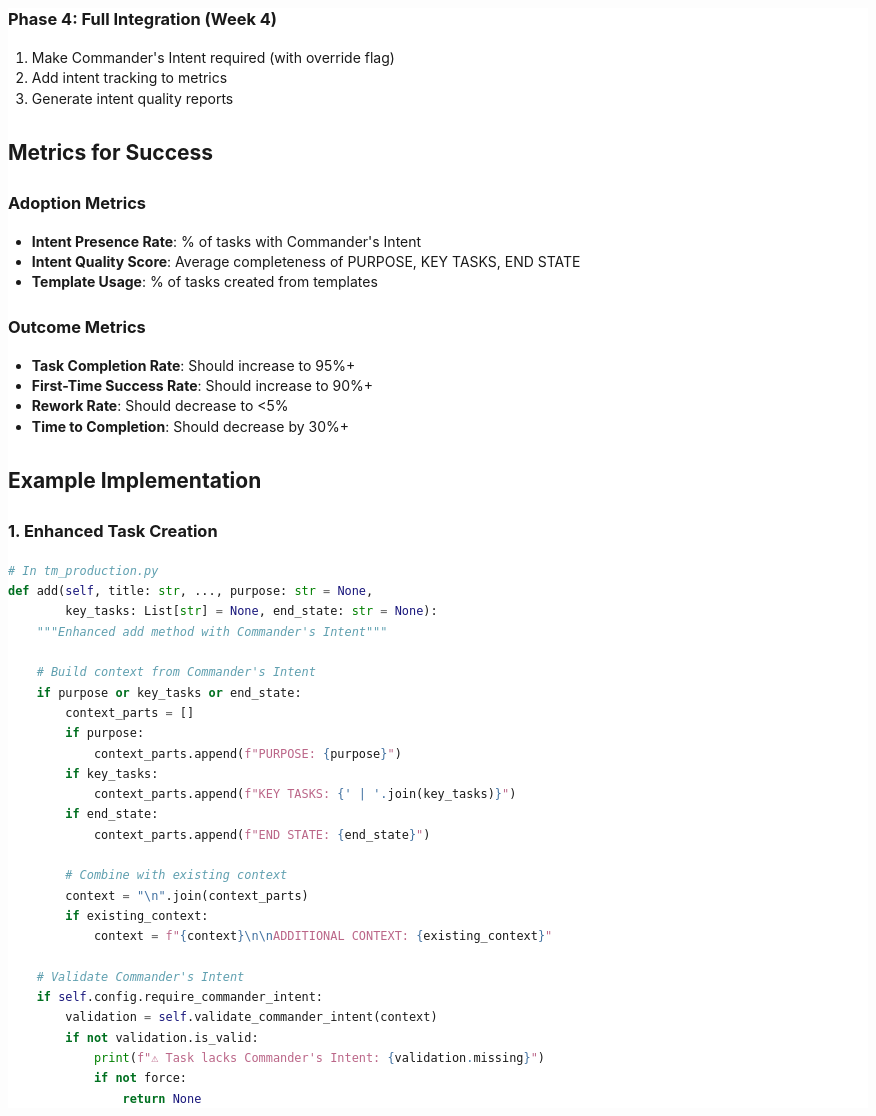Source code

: ### Phase 4: Full Integration (Week 4)
1. Make Commander's Intent required (with override flag)
2. Add intent tracking to metrics
3. Generate intent quality reports

## Metrics for Success

### Adoption Metrics
- **Intent Presence Rate**: % of tasks with Commander's Intent
- **Intent Quality Score**: Average completeness of PURPOSE, KEY TASKS, END STATE
- **Template Usage**: % of tasks created from templates

### Outcome Metrics
- **Task Completion Rate**: Should increase to 95%+
- **First-Time Success Rate**: Should increase to 90%+
- **Rework Rate**: Should decrease to <5%
- **Time to Completion**: Should decrease by 30%+

## Example Implementation

### 1. Enhanced Task Creation
```python
# In tm_production.py
def add(self, title: str, ..., purpose: str = None, 
        key_tasks: List[str] = None, end_state: str = None):
    """Enhanced add method with Commander's Intent"""
    
    # Build context from Commander's Intent
    if purpose or key_tasks or end_state:
        context_parts = []
        if purpose:
            context_parts.append(f"PURPOSE: {purpose}")
        if key_tasks:
            context_parts.append(f"KEY TASKS: {' | '.join(key_tasks)}")
        if end_state:
            context_parts.append(f"END STATE: {end_state}")
        
        # Combine with existing context
        context = "\n".join(context_parts)
        if existing_context:
            context = f"{context}\n\nADDITIONAL CONTEXT: {existing_context}"
    
    # Validate Commander's Intent
    if self.config.require_commander_intent:
        validation = self.validate_commander_intent(context)
        if not validation.is_valid:
            print(f"⚠️ Task lacks Commander's Intent: {validation.missing}")
            if not force:
                return None
```
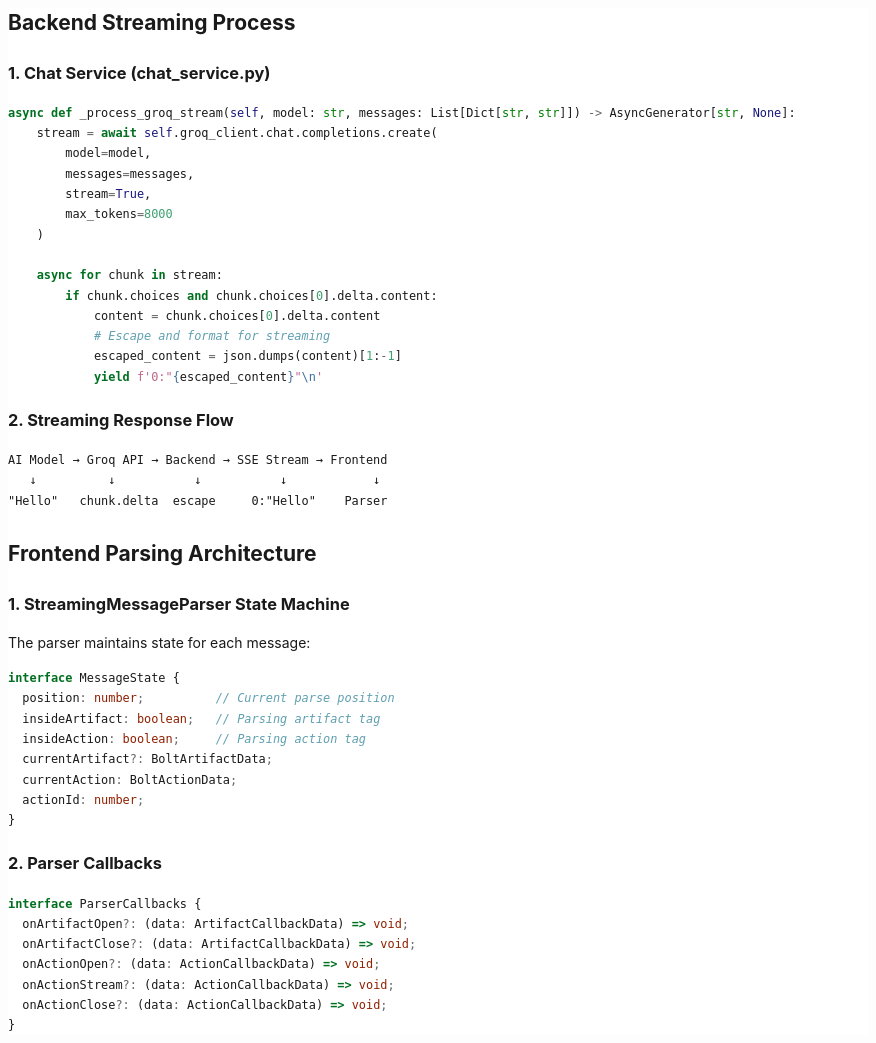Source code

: ## Backend Streaming Process

### 1. Chat Service (chat_service.py)
```python
async def _process_groq_stream(self, model: str, messages: List[Dict[str, str]]) -> AsyncGenerator[str, None]:
    stream = await self.groq_client.chat.completions.create(
        model=model,
        messages=messages,
        stream=True,
        max_tokens=8000
    )
    
    async for chunk in stream:
        if chunk.choices and chunk.choices[0].delta.content:
            content = chunk.choices[0].delta.content
            # Escape and format for streaming
            escaped_content = json.dumps(content)[1:-1]
            yield f'0:"{escaped_content}"\n'
```

### 2. Streaming Response Flow
```
AI Model → Groq API → Backend → SSE Stream → Frontend
   ↓          ↓           ↓           ↓            ↓
"Hello"   chunk.delta  escape     0:"Hello"    Parser
```

## Frontend Parsing Architecture

### 1. StreamingMessageParser State Machine

The parser maintains state for each message:

```typescript
interface MessageState {
  position: number;          // Current parse position
  insideArtifact: boolean;   // Parsing artifact tag
  insideAction: boolean;     // Parsing action tag  
  currentArtifact?: BoltArtifactData;
  currentAction: BoltActionData;
  actionId: number;
}
```

### 2. Parser Callbacks

```typescript
interface ParserCallbacks {
  onArtifactOpen?: (data: ArtifactCallbackData) => void;
  onArtifactClose?: (data: ArtifactCallbackData) => void;
  onActionOpen?: (data: ActionCallbackData) => void;
  onActionStream?: (data: ActionCallbackData) => void;
  onActionClose?: (data: ActionCallbackData) => void;
}
```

* * * * *

Try it
Leave every picture out and output the records exactly.

Exercise output
Source code

: ### Phase 4: Full Integration (Week 4)
1. Make Commander's Intent required (with override flag)
2. Add intent tracking to metrics
3. Generate intent quality reports

## Metrics for Success

### Adoption Metrics
- **Intent Presence Rate**: % of tasks with Commander's Intent
- **Intent Quality Score**: Average completeness of PURPOSE, KEY TASKS, END STATE
- **Template Usage**: % of tasks created from templates

### Outcome Metrics
- **Task Completion Rate**: Should increase to 95%+
- **First-Time Success Rate**: Should increase to 90%+
- **Rework Rate**: Should decrease to <5%
- **Time to Completion**: Should decrease by 30%+

## Example Implementation

### 1. Enhanced Task Creation
```python
# In tm_production.py
def add(self, title: str, ..., purpose: str = None, 
        key_tasks: List[str] = None, end_state: str = None):
    """Enhanced add method with Commander's Intent"""
    
    # Build context from Commander's Intent
    if purpose or key_tasks or end_state:
        context_parts = []
        if purpose:
            context_parts.append(f"PURPOSE: {purpose}")
        if key_tasks:
            context_parts.append(f"KEY TASKS: {' | '.join(key_tasks)}")
        if end_state:
            context_parts.append(f"END STATE: {end_state}")
        
        # Combine with existing context
        context = "\n".join(context_parts)
        if existing_context:
            context = f"{context}\n\nADDITIONAL CONTEXT: {existing_context}"
    
    # Validate Commander's Intent
    if self.config.require_commander_intent:
        validation = self.validate_commander_intent(context)
        if not validation.is_valid:
            print(f"⚠️ Task lacks Commander's Intent: {validation.missing}")
            if not force:
                return None
```
Source code

: ## Backend Streaming Process

### 1. Chat Service (chat_service.py)
```python
async def _process_groq_stream(self, model: str, messages: List[Dict[str, str]]) -> AsyncGenerator[str, None]:
    stream = await self.groq_client.chat.completions.create(
        model=model,
        messages=messages,
        stream=True,
        max_tokens=8000
    )
    
    async for chunk in stream:
        if chunk.choices and chunk.choices[0].delta.content:
            content = chunk.choices[0].delta.content
            # Escape and format for streaming
            escaped_content = json.dumps(content)[1:-1]
            yield f'0:"{escaped_content}"\n'
```

### 2. Streaming Response Flow
```
AI Model → Groq API → Backend → SSE Stream → Frontend
   ↓          ↓           ↓           ↓            ↓
"Hello"   chunk.delta  escape     0:"Hello"    Parser
```

## Frontend Parsing Architecture

### 1. StreamingMessageParser State Machine

The parser maintains state for each message:

```typescript
interface MessageState {
  position: number;          // Current parse position
  insideArtifact: boolean;   // Parsing artifact tag
  insideAction: boolean;     // Parsing action tag  
  currentArtifact?: BoltArtifactData;
  currentAction: BoltActionData;
  actionId: number;
}
```

### 2. Parser Callbacks

```typescript
interface ParserCallbacks {
  onArtifactOpen?: (data: ArtifactCallbackData) => void;
  onArtifactClose?: (data: ArtifactCallbackData) => void;
  onActionOpen?: (data: ActionCallbackData) => void;
  onActionStream?: (data: ActionCallbackData) => void;
  onActionClose?: (data: ActionCallbackData) => void;
}
```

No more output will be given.